Évidemment, Krigs n’en pense pas un mot. Pour lui, le seul véritable pouvoir sur cette Terre réside en Calista et en Deletrix. Mais, pour le moment, il vaut mieux ne pas trop s’attirer les foudres du Gouvernement Planétaire. Il préfère attendre d’avoir pris le contrôle d’au moins un des Trois Pays du Nord.

- Et nous n’avons aucunement besoin d’intermédiaire entre lui et nous. Nous n’avons pas besoin de Stapler Nos ou des aristocrates. Nous n’avons pas besoin de Dannaviscia. Nous pouvons nous débrouiller seuls.
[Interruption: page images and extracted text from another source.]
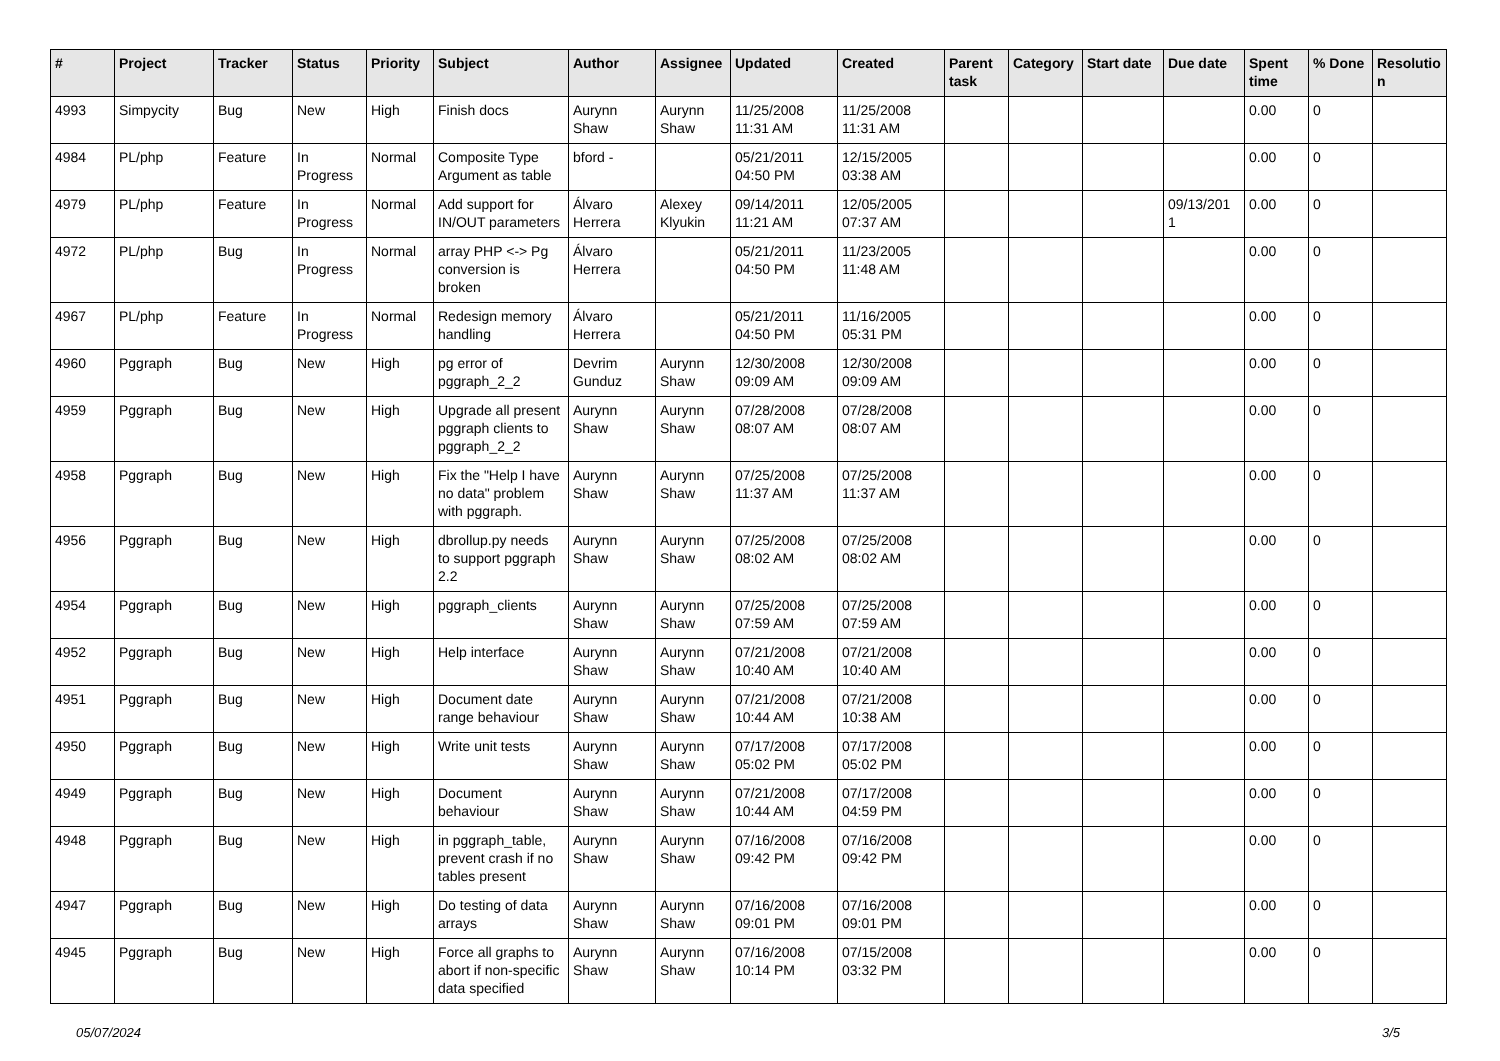| # | Project | Tracker | Status | Priority | Subject | Author | Assignee | Updated | Created | Parent task | Category | Start date | Due date | Spent time | % Done | Resolutio n |
| --- | --- | --- | --- | --- | --- | --- | --- | --- | --- | --- | --- | --- | --- | --- | --- | --- |
| 4993 | Simpycity | Bug | New | High | Finish docs | Aurynn Shaw | Aurynn Shaw | 11/25/2008 11:31 AM | 11/25/2008 11:31 AM | | | | | 0.00 | 0 | |
| 4984 | PL/php | Feature | In Progress | Normal | Composite Type Argument as table | bford - | | 05/21/2011 04:50 PM | 12/15/2005 03:38 AM | | | | | 0.00 | 0 | |
| 4979 | PL/php | Feature | In Progress | Normal | Add support for IN/OUT parameters | Álvaro Herrera | Alexey Klyukin | 09/14/2011 11:21 AM | 12/05/2005 07:37 AM | | | | 09/13/201 1 | 0.00 | 0 | |
| 4972 | PL/php | Bug | In Progress | Normal | array PHP <-> Pg conversion is broken | Álvaro Herrera | | 05/21/2011 04:50 PM | 11/23/2005 11:48 AM | | | | | 0.00 | 0 | |
| 4967 | PL/php | Feature | In Progress | Normal | Redesign memory handling | Álvaro Herrera | | 05/21/2011 04:50 PM | 11/16/2005 05:31 PM | | | | | 0.00 | 0 | |
| 4960 | Pggraph | Bug | New | High | pg error of pggraph_2_2 | Devrim Gunduz | Aurynn Shaw | 12/30/2008 09:09 AM | 12/30/2008 09:09 AM | | | | | 0.00 | 0 | |
| 4959 | Pggraph | Bug | New | High | Upgrade all present pggraph clients to pggraph_2_2 | Aurynn Shaw | Aurynn Shaw | 07/28/2008 08:07 AM | 07/28/2008 08:07 AM | | | | | 0.00 | 0 | |
| 4958 | Pggraph | Bug | New | High | Fix the "Help I have no data" problem with pggraph. | Aurynn Shaw | Aurynn Shaw | 07/25/2008 11:37 AM | 07/25/2008 11:37 AM | | | | | 0.00 | 0 | |
| 4956 | Pggraph | Bug | New | High | dbrollup.py needs to support pggraph 2.2 | Aurynn Shaw | Aurynn Shaw | 07/25/2008 08:02 AM | 07/25/2008 08:02 AM | | | | | 0.00 | 0 | |
| 4954 | Pggraph | Bug | New | High | pggraph_clients | Aurynn Shaw | Aurynn Shaw | 07/25/2008 07:59 AM | 07/25/2008 07:59 AM | | | | | 0.00 | 0 | |
| 4952 | Pggraph | Bug | New | High | Help interface | Aurynn Shaw | Aurynn Shaw | 07/21/2008 10:40 AM | 07/21/2008 10:40 AM | | | | | 0.00 | 0 | |
| 4951 | Pggraph | Bug | New | High | Document date range behaviour | Aurynn Shaw | Aurynn Shaw | 07/21/2008 10:44 AM | 07/21/2008 10:38 AM | | | | | 0.00 | 0 | |
| 4950 | Pggraph | Bug | New | High | Write unit tests | Aurynn Shaw | Aurynn Shaw | 07/17/2008 05:02 PM | 07/17/2008 05:02 PM | | | | | 0.00 | 0 | |
| 4949 | Pggraph | Bug | New | High | Document behaviour | Aurynn Shaw | Aurynn Shaw | 07/21/2008 10:44 AM | 07/17/2008 04:59 PM | | | | | 0.00 | 0 | |
| 4948 | Pggraph | Bug | New | High | in pggraph_table, prevent crash if no tables present | Aurynn Shaw | Aurynn Shaw | 07/16/2008 09:42 PM | 07/16/2008 09:42 PM | | | | | 0.00 | 0 | |
| 4947 | Pggraph | Bug | New | High | Do testing of data arrays | Aurynn Shaw | Aurynn Shaw | 07/16/2008 09:01 PM | 07/16/2008 09:01 PM | | | | | 0.00 | 0 | |
| 4945 | Pggraph | Bug | New | High | Force all graphs to abort if non-specific data specified | Aurynn Shaw | Aurynn Shaw | 07/16/2008 10:14 PM | 07/15/2008 03:32 PM | | | | | 0.00 | 0 | |
05/07/2024 3/5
Nous ne sommes pas inférieurs aux membres de l’Ordre de la Trinité !

- Ouais ! gronde la petite foule à l’étroit entre les murs ornés d’os.

- Nous allons prendre ce pays en mains et le mener comme nous le souhaitons ! proclame Krigs. Vive l’indépendance !

- Vive l’indépendance ! répètent les Intrépides à l’unisson.

- Vive la liberté !

- Vive la liberté !

- Et vive Mandrak !

Des applaudissements et des sifflements de joie rebondissent sur les parois des Catacombes peu éclairées. Krigs adresse un geste fier à ses hommes, avant de descendre de l’estrade.

Saturna se tient là, droite, les mains jointes devant elle, le regard dur, scrutant la foule. Elle n’a que trente-et-un ans – trois de moins que Krigs –, pourtant elle fait plus vieille que lui. Il faut dire qu’elle en a bavé durant son enfance et son adolescence, surtout à cause d’Orak Maskin.

Ce dernier n’a jamais été doux avec elle. Il la malmenait et ne lui laissait presque aucun répit. Il lui faisait subir tout un tas d’expériences dangereuses et plus extravagantes les unes que les autres. Il ne la traitait pas comme un être humain. Malgré tout, elle a survécu. C’est une force de la nature et si elle avait besoin d’une raison pour accepter de continuer à endurer toutes ces atrocités, elle la trouvait en Krigs. Celui-ci sait pertinemment qu’elle et lui ne sont pas du même sang, pourtant, depuis les premiers instants où il a posé les yeux sur elle, lorsqu’elle était bébé, il l’a considérée comme sa petite sœur. Saturna n’a jamais eu d’affection pour Orak, à juste titre. Néanmoins, elle sait que Krigs aimait son père et qu’il veut lui faire honneur. Voilà pourquoi elle le suit dans sa croisade folle. Il n’existe pas plus grande loyauté qu’entre ces deux-là.

Krigs sourit en passant à côté d’elle. Il lui offre son coude et Saturna passe son bras à l’intérieur. Ensemble, ils arpentent la foule et serrent quelques mains.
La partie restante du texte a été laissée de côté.